Disclosure of Key Audit Matters in Assessing the Level of Financial Distress of Companies

Document Type : Original Article

Authors

Department of Accounting, Faculty of Financial Science, Kharazmi University, Tehran, Iran

10.22067/ijaaf.2025.90822.1507

Abstract

This research investigates how disclosing key audit matters (KAMs) relates to assessing financial distress levels among companies listed on the Tehran Stock Exchange. Grounded in Agency Theory, Signaling Theory, and Transaction Cost Theory, the study suggests that KAM disclosures help to alleviate information asymmetry between managers and shareholders. Signaling Theory posits that such disclosures serve as an indicator of the company’s market risk, while Transaction Cost Theory argues that increased transparency, including KAM disclosure, can lower transaction costs and aid in evaluating financial distress.
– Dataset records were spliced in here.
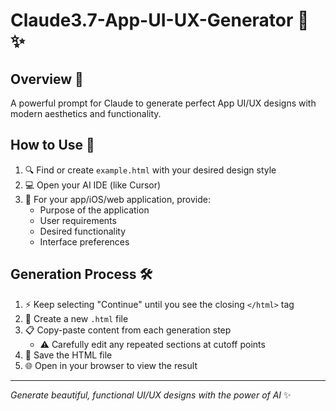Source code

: # Claude3.7-App-UI-UX-Generator 🎨 ✨

## Overview 🚀

A powerful prompt for Claude to generate perfect App UI/UX designs with modern aesthetics and functionality.

## How to Use 📝

1. 🔍 Find or create `example.html` with your desired design style
2. 💻 Open your AI IDE (like Cursor)
3. 🎯 For your app/iOS/web application, provide:
   - Purpose of the application
   - User requirements
   - Desired functionality
   - Interface preferences

## Generation Process 🛠️

1. ⚡ Keep selecting "Continue" until you see the closing `</html>` tag
2. 📂 Create a new `.html` file
3. 📋 Copy-paste content from each generation step
   - ⚠️ Carefully edit any repeated sections at cutoff points
4. 💾 Save the HTML file
5. 🌐 Open in your browser to view the result

---
*Generate beautiful, functional UI/UX designs with the power of AI* ✨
The analysis explores the connection between the quantity and characteristics of KAM disclosures and financial distress using four distinct models. Through systematic elimination sampling, 93 companies were selected, covering a span of eleven years from 2012 to 2022, resulting in 1,032 firm-year observations. Hypotheses were tested via multivariate regression analysis using EViews software and partial least squares methodology. Results reveal a significant relationship between the quantity, risk level, classification, and nature of KAM disclosures and companies' financial distress levels.